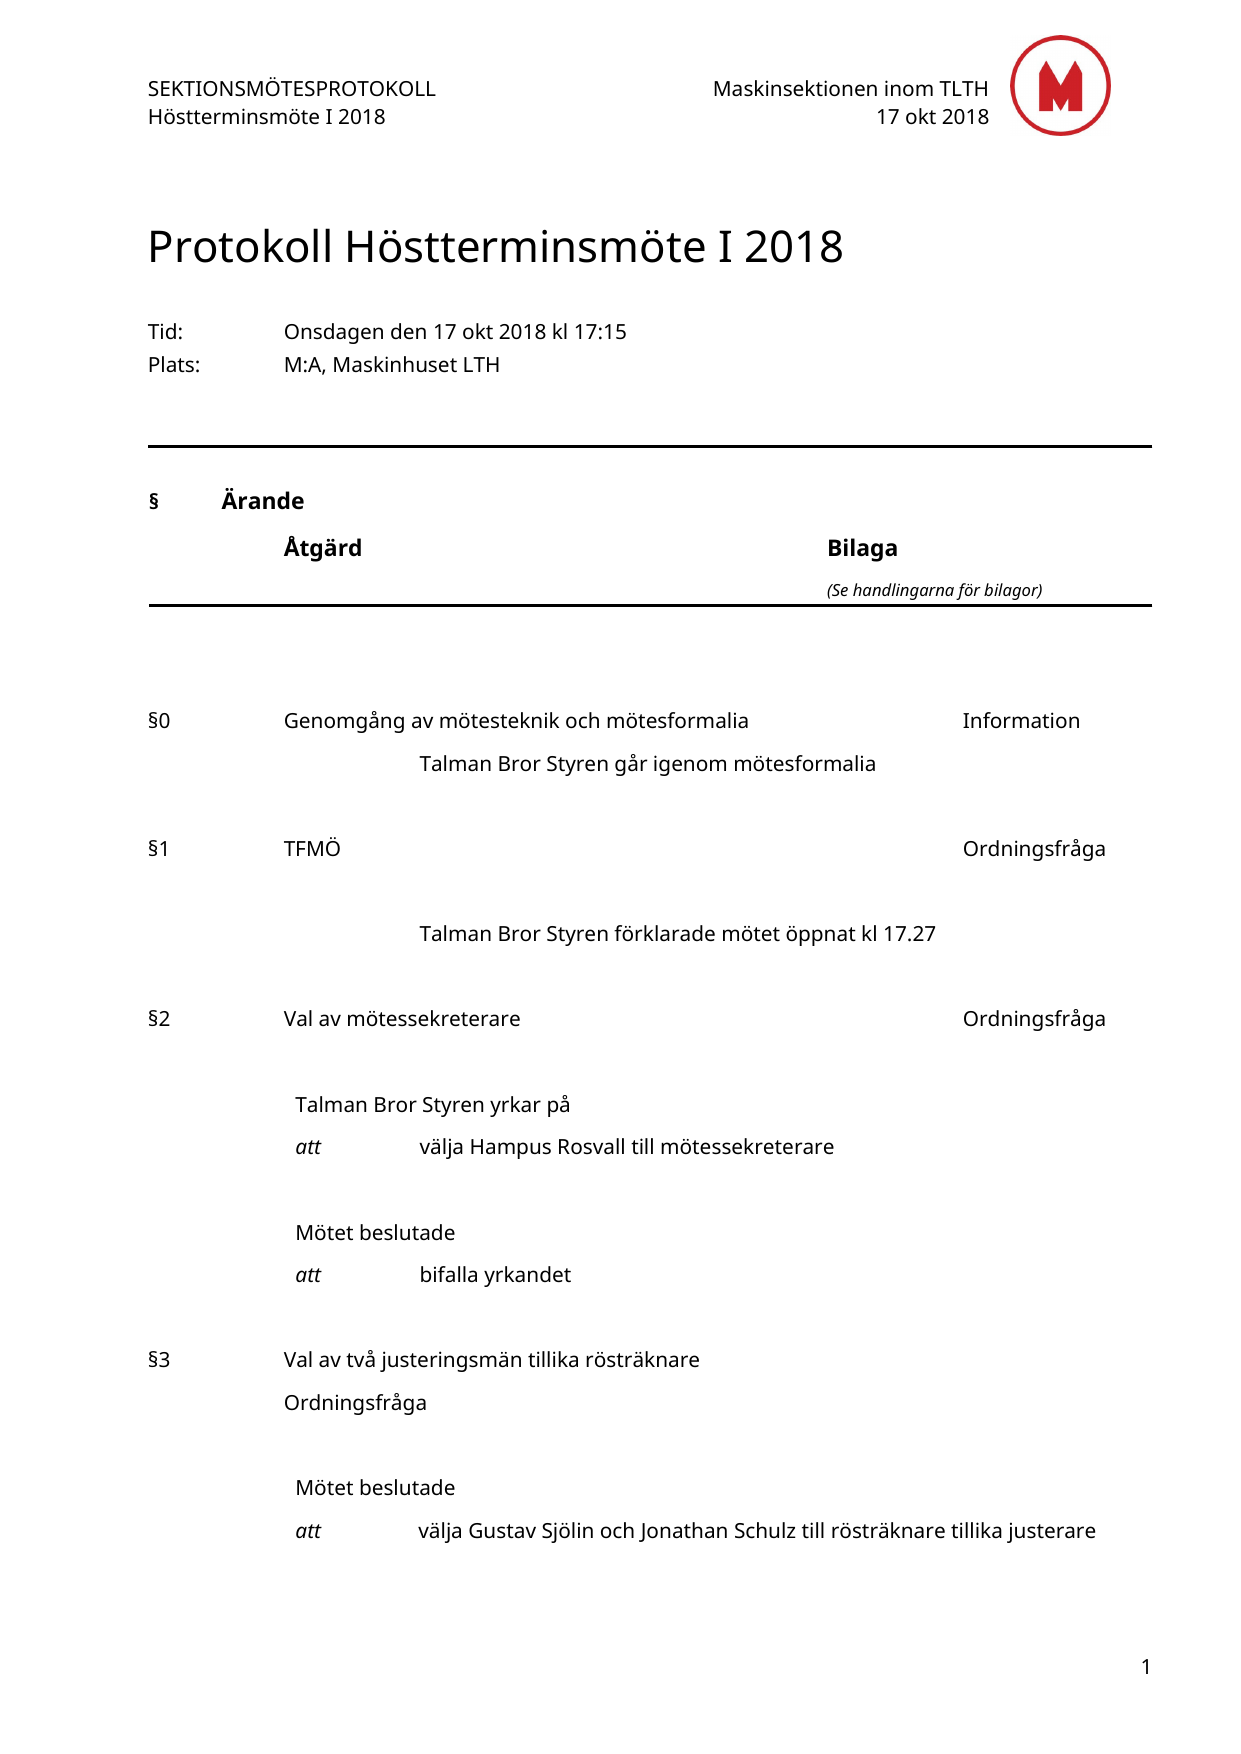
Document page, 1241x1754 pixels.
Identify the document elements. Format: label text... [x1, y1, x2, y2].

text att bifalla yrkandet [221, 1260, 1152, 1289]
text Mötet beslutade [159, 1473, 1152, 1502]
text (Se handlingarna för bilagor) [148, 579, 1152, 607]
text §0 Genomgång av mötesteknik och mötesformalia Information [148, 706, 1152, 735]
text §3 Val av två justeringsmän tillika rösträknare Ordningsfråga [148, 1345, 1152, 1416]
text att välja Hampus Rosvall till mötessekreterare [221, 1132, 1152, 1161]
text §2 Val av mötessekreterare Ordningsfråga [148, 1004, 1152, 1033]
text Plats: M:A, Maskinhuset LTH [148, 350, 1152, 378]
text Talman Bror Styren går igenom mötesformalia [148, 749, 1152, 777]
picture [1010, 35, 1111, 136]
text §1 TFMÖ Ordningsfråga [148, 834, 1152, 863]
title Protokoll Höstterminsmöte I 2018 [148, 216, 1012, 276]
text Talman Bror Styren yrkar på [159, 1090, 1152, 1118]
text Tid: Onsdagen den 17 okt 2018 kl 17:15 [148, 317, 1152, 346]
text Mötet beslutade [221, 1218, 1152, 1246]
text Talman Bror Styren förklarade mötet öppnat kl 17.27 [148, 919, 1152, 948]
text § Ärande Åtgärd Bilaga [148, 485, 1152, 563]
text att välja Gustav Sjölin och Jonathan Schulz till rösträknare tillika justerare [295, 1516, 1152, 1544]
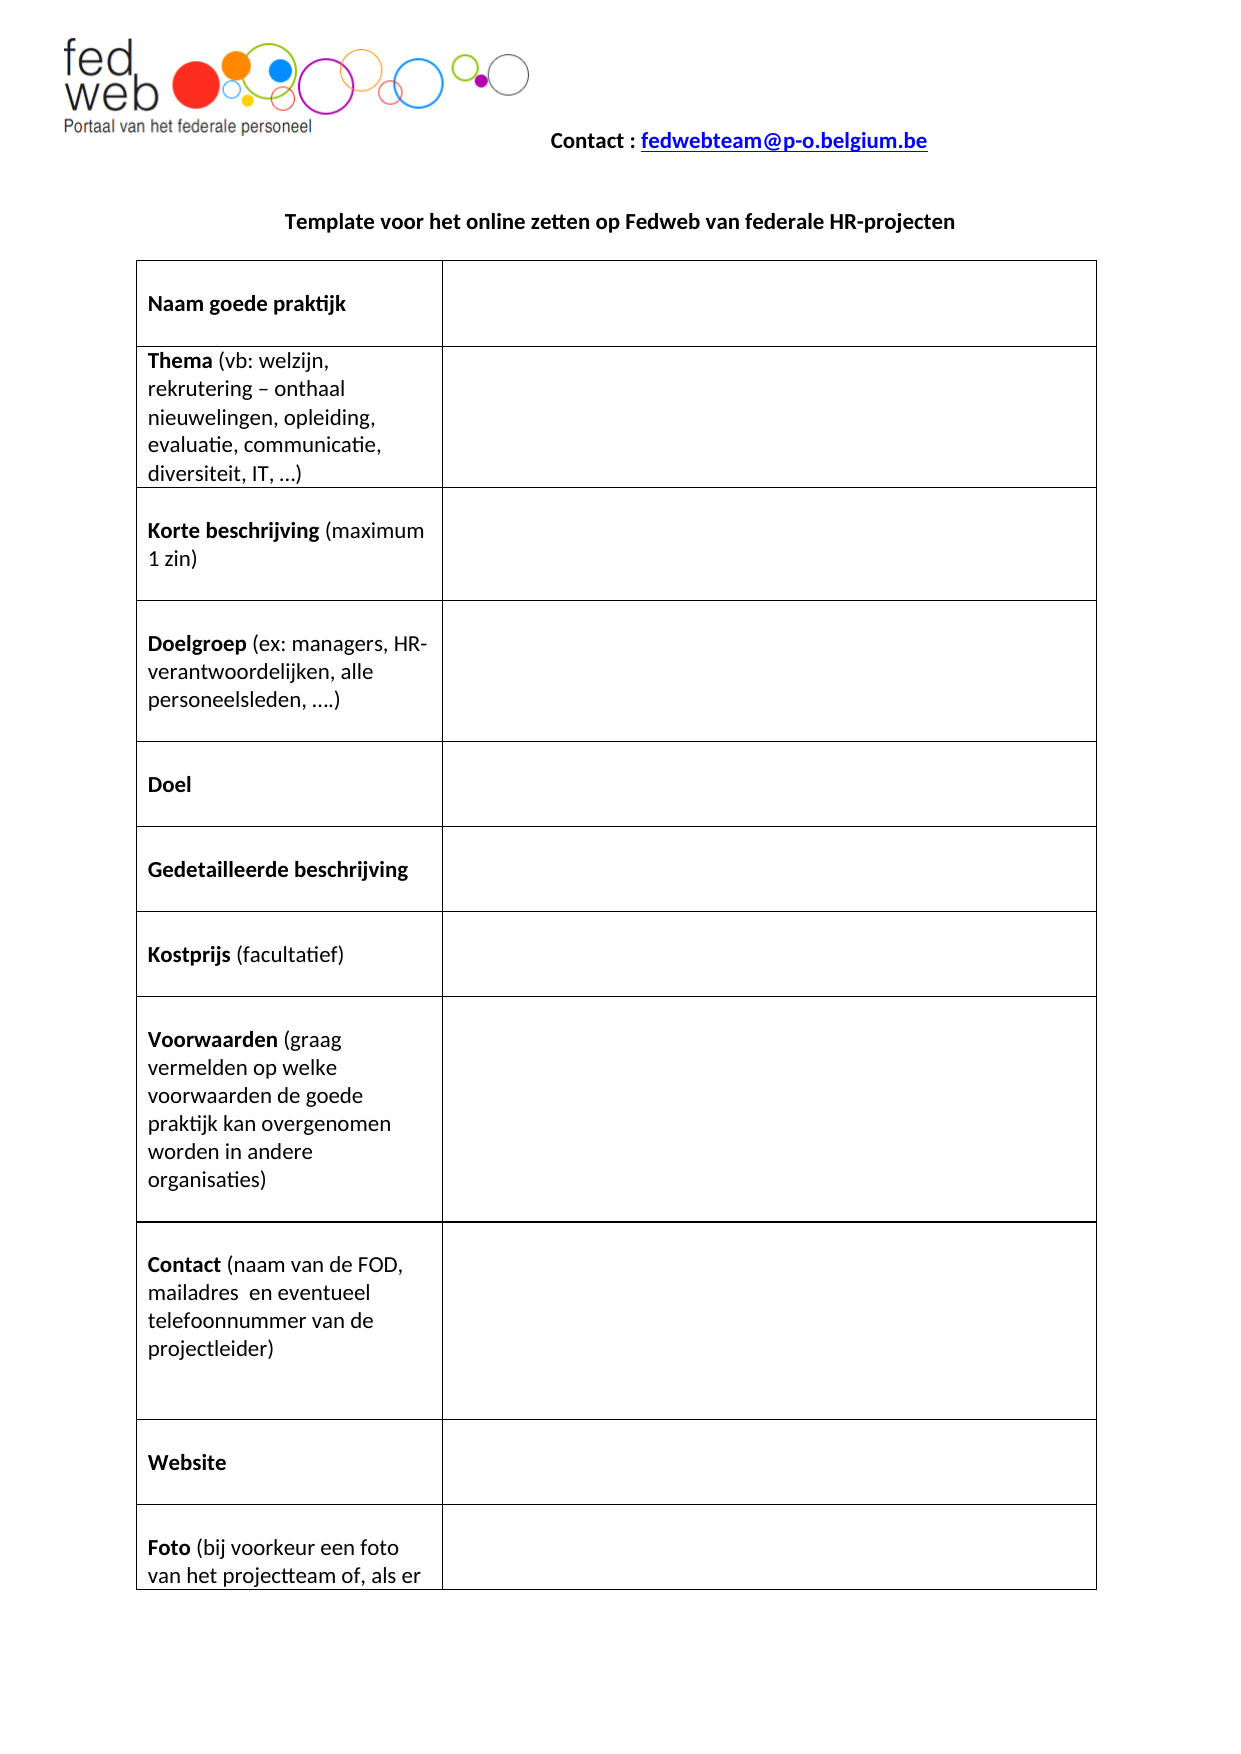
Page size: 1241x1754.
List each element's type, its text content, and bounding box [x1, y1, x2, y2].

....................

▸ TASK ITEM: Print the preceding material over again exactly. Please leave the pictures out.

▸ RESPONSE BELOW:
Document page, 1241x1754 pixels.
Identify the document elements. Format: label text... [x1, y1, x2, y2].

text att bifalla yrkandet [221, 1260, 1152, 1289]
text Mötet beslutade [159, 1473, 1152, 1502]
text (Se handlingarna för bilagor) [148, 579, 1152, 607]
text §0 Genomgång av mötesteknik och mötesformalia Information [148, 706, 1152, 735]
text §3 Val av två justeringsmän tillika rösträknare Ordningsfråga [148, 1345, 1152, 1416]
text att välja Hampus Rosvall till mötessekreterare [221, 1132, 1152, 1161]
text §2 Val av mötessekreterare Ordningsfråga [148, 1004, 1152, 1033]
text Plats: M:A, Maskinhuset LTH [148, 350, 1152, 378]
text Talman Bror Styren går igenom mötesformalia [148, 749, 1152, 777]
picture [1010, 35, 1111, 136]
text §1 TFMÖ Ordningsfråga [148, 834, 1152, 863]
title Protokoll Höstterminsmöte I 2018 [148, 216, 1012, 276]
text Talman Bror Styren yrkar på [159, 1090, 1152, 1118]
text Tid: Onsdagen den 17 okt 2018 kl 17:15 [148, 317, 1152, 346]
text Mötet beslutade [221, 1218, 1152, 1246]
text Talman Bror Styren förklarade mötet öppnat kl 17.27 [148, 919, 1152, 948]
text § Ärande Åtgärd Bilaga [148, 485, 1152, 563]
text att välja Gustav Sjölin och Jonathan Schulz till rösträknare tillika justerare [295, 1516, 1152, 1544]
Page size: 1241x1754.
List each element's type, its text content, and bounding box [x1, y1, x2, y2].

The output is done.